I KNOW WHERE I AM HIDDEN and THIS GHOST by Donald L. Simons
I KNOW WHERE I AM HIDDEN and THIS GHOST by Donald L. Simons
I saw me coming
I know where I am hidden
Follow the poplars and I am the one out of step
Next to the brook where I am playing alone
Searching everywhere for myself
When I am right underfoot.
My notch in the catacombs is empty now
Healed shut after all my departures
Even as I still hear the clanking bones,
All the empty bones.
There are advantages to being me when no one is looking.
Presence is hard to see.
I am the one in the room when no one is in the room
When the room is all there is.
I asked on my way out the door, but the door said no.
It knew nothing it said, only how to open and close.
I replied, on my way out of the door, that I did not know how to do that myself, but the door was now shut.
I do not miss my dead life
In those drawers up in the hills
Where a breath is only itself
And only once.
Only the drawers will miss me.
THIS GHOST
The roads I walk do not lead anywhere now, not even to the end. And the people I pass are all me. The only way I can get here is by not being
here.
I have come upon it many times, this place that is no place, each time
as if the first time, always the last time.
A map was handed to me once more, the same map with the same roads going
nowhere, except that there are fewer of them now.
What happens when there are no more roads? It means that there are no more roads.
As for the hour here, it is all one hour, the same hour.
I found God this time, although not where I thought I would find him,
not in death, not in this death.
But now who is this who delivers the map to me each time? I have believed it was myself always, but it
is not, not yet.
Standing over myself while standing over myself I am only corners now.
Calling after God
I saw God in the hallway and called after him,
but all he would say was that he never promised me anything.
I told him that I knew that already.
He didn’t want to be blamed, he said, to which I replied that I wouldn’t
want to be blamed either.
It was encouraging.
There are residents here who are born, live, and die here unseen.
Eternal Spin
And so here we all spin for our eternity
In this forest of eternities
Emptying into where we have already been.
My leaves
I have fallen away from my leaves
These leaves of me so innocently old
As to miss me.
Vacuum
Death is a vacuum that
Only another vacuum can fill.
Shallow Grave
I am a shallow grave.
Reality
There is no such thing as water here,
Only the river it flows in.
Nestor
My name is Nestor
I hand maps to people.
Second awakening
The floor dropped out from under me
And I was standing in a bottomless pit, a hole in my mind
Nothing but darkness all the way down
To madness.
I wanted to say I told you so
But I didn’t tell me so
Because I was the one who insisted on unraveling myself
Of purging myself of myself
Leaving only this yarn of me
This pile of yarn in the dark.
Whereupon God opened his eyes all at once,
Not that God but this one, and we recognized
That neither of us recognized the other, and
that all we were was this steep space under the floor where neither of
us had ever been before.
Corner of the night
Time chiming in the dark, in one spot in a corner of the dark, the same
spot in the same corner of the dark, a high flame on a tiny candle staring at
me slowly, dripping down the sides.
I have confessed to monkhood, but nobody heard me, having not heard me
myself.
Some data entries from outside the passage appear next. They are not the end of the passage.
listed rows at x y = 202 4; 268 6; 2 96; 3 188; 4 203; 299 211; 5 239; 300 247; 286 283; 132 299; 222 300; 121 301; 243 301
I have also admitted to killing
myself, in this same spot in this same corner of the dark, in this same dark of
the night, the chiming.
There are no isolated events in the world, never just one of anything.
Spirals
Spirals do not end well. Mine did
not end well.
I no longer have a foreground or a background.
I want to be gone without a trace but I already am.
I do not want to be dead but I already am.
I left my breath behind.
The truth is that I do not want to be anywhere. I cannot be happy anywhere.
My thinking mind watches as it ceases to exist.
Missing Person
I found myself missing.
Maps
The maps that Nestor handed out were not of roads but of catacombs,
showing where all the buried were buried.
Again
All I remember is buzzing through a long barn,
When there was a loud crack from a far-off shadow
And all that was, was nothing again.